→ **ABOUT THIS EXERCISE**: Copy the text of every entry below word for word, and leave the pictures out of your copy.

=-=-=-=-=

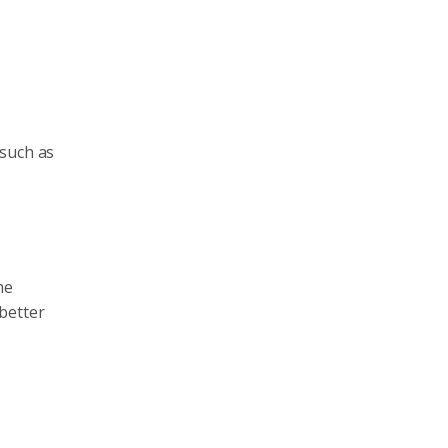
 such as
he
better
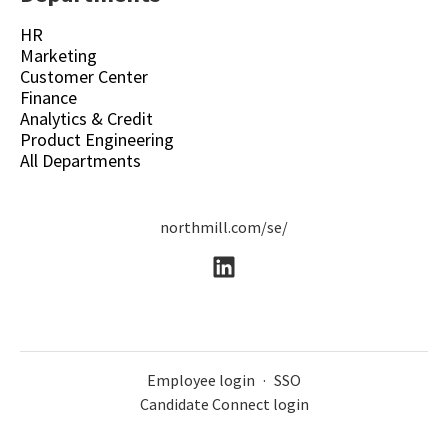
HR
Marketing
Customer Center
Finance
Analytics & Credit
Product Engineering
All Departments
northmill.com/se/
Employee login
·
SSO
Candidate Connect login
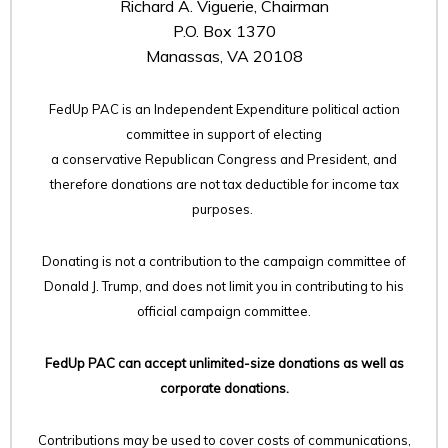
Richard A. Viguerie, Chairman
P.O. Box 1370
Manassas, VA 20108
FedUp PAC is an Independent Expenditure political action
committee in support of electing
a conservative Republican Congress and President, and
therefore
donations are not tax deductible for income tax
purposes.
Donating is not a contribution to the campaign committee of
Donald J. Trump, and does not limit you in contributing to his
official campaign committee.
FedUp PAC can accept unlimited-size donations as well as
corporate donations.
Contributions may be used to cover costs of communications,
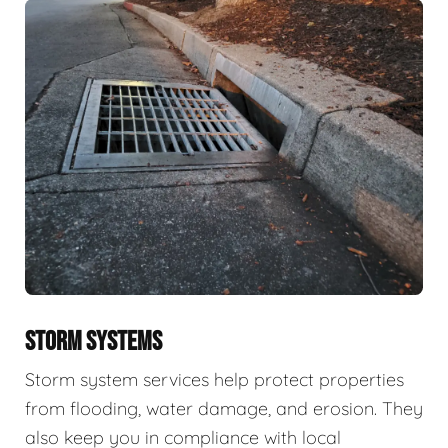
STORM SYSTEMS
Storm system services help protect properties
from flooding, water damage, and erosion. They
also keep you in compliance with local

=-=-=-=-=

→ **OUTPUT OF THE TASK**:
 such as
he
better
HR
Marketing
Customer Center
Finance
Analytics & Credit
Product Engineering
All Departments
northmill.com/se/
Employee login
·
SSO
Candidate Connect login
Richard A. Viguerie, Chairman
P.O. Box 1370
Manassas, VA 20108
FedUp PAC is an Independent Expenditure political action
committee in support of electing
a conservative Republican Congress and President, and
therefore
donations are not tax deductible for income tax
purposes.
Donating is not a contribution to the campaign committee of
Donald J. Trump, and does not limit you in contributing to his
official campaign committee.
FedUp PAC can accept unlimited-size donations as well as
corporate donations.
Contributions may be used to cover costs of communications,
STORM SYSTEMS
Storm system services help protect properties
from flooding, water damage, and erosion. They
also keep you in compliance with local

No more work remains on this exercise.